Friday, September 18, 2009

Away We Go (2009)


When their parents decide to move on the verge of their baby's birth, mid-30's couple (John Krasinski, Maya Rudolph) decide to travel to old friends and family in order to find the perfect place to raise their unborn child.

Following the dark, depressing look at relationships of last years Revolutionary Road, Mendes has decided to take a little bit of a detour with this simple, small, yet likable family dramady. Rudolph and Krasinski are great as the central couple struggling to find their place in the world amidst mediocre careers, and a lack of real friends.
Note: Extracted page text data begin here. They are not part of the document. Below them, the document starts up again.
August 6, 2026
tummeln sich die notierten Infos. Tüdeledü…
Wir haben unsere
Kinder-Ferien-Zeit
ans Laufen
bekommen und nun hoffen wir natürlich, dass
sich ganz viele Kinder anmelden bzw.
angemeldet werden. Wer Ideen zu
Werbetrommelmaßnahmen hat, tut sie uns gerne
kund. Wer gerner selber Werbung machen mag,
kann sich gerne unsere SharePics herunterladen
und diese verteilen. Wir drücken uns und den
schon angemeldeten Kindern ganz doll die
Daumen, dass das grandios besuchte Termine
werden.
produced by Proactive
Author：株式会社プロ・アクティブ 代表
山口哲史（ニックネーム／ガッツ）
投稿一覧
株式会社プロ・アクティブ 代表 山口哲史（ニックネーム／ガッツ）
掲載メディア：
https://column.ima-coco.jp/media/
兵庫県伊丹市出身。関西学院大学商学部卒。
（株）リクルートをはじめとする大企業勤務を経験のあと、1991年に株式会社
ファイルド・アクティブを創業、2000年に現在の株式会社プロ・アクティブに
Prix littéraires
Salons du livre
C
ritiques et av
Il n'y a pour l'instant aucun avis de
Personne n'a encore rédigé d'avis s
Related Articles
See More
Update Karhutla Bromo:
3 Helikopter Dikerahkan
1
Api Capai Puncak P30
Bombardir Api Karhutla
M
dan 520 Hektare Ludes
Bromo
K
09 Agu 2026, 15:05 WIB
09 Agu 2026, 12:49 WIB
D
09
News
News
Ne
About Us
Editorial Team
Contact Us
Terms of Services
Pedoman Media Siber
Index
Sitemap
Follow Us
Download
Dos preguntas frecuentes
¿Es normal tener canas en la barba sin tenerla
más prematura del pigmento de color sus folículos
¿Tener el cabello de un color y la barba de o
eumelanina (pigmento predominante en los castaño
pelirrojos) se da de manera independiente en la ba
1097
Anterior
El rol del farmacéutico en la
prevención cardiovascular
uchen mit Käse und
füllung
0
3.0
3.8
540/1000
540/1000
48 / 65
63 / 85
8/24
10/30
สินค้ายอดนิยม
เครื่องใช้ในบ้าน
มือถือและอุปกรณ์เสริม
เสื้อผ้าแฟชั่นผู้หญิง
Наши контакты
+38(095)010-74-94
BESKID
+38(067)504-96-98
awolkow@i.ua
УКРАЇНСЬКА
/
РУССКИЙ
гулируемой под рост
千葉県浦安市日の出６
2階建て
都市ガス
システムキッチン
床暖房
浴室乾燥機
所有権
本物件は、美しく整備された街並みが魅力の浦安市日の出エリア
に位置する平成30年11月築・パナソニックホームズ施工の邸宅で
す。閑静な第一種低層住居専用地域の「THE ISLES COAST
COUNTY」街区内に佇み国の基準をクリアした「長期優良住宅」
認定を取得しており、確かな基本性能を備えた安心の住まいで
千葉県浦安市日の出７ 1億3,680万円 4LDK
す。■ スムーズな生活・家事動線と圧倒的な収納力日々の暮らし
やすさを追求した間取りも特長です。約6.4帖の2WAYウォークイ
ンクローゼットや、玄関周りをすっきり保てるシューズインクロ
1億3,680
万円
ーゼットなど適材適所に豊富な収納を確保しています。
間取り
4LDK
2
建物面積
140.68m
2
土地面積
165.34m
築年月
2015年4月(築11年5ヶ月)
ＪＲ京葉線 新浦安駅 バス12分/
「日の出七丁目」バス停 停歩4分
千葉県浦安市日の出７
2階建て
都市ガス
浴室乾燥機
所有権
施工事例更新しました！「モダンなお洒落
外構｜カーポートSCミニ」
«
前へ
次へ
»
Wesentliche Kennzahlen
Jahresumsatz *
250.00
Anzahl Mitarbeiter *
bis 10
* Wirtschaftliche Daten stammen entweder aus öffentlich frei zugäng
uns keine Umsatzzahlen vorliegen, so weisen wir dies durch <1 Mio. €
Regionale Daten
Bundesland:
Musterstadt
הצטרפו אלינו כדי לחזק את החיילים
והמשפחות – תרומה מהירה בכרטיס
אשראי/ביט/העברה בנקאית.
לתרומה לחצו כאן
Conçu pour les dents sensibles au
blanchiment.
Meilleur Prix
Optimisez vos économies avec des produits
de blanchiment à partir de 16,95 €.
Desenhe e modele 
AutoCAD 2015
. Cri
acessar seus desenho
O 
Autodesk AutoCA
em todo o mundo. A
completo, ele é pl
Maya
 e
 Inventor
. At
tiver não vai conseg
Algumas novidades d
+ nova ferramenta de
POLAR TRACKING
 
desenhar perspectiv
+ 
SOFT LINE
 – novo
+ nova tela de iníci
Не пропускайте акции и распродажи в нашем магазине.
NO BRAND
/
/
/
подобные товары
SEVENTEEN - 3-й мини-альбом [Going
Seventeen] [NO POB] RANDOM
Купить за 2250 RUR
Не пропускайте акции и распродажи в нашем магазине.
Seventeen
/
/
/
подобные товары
Their journey takes them through emotional struggles with family who are having relationship troubles themselves, friends, whose attitudes and viewpoints on raising children are rather insane, and those who suffer deep emotional issues. Through it all though there's a lovable charm about our main duo, they're goofy, not always the brightest, but always well meaning. Due to this watching the movie is rather simple as the main couple are so easy to relate to, they go through many of the basic life issues we all do.

Mendes calls in a powerful supporting cast to boost the in and out characters, including Catherine O'Hara, Jeff Daniels, Maggie Gyllenhaal, Jim Gaffigan, Allison Janey, and Melanie Lynskey. This adds to the emotional, and yet comedic, tone of the film, as these unsure characters must deal with all the complexities of trying to find a good place to raise their kids. The varying adventures flow rather smoothly, and each new destination offers a new look at each of our main characters, and the ones they care the most about.

Unfortunately not all goes quite as well. The movie isn't quite a comedy, nor is it quite a drama, and as such you find yourself caught between what to make of it and how to really enjoy it. Ultimately the movie is more of a drama, and as such it feels as if it undersells itself, not quite going for all the emotion it should, and instead settling on trying to be quirky. Much like its awful marketing campaign, it suffers from the Juno affect, the overbearing attempt to appear "edgy and quirky," when in fact it's a perfectly fine film without those detours.

That doesn't hurt the movie too much though, it's an enjoyable experience, with a nice realistic feel to it that'll tuck at your emotional and comedic sense.

Worth your time and attention, Away We Go may not be a Mendes' masterpiece, but it's an all around solid film.

1 better thoughts:

Zach said...

I thought this was a unique and enjoyable little film. I'll be honest though, some of the characters were a little too "out there" for me and I even felt uncomfortable watching it at times.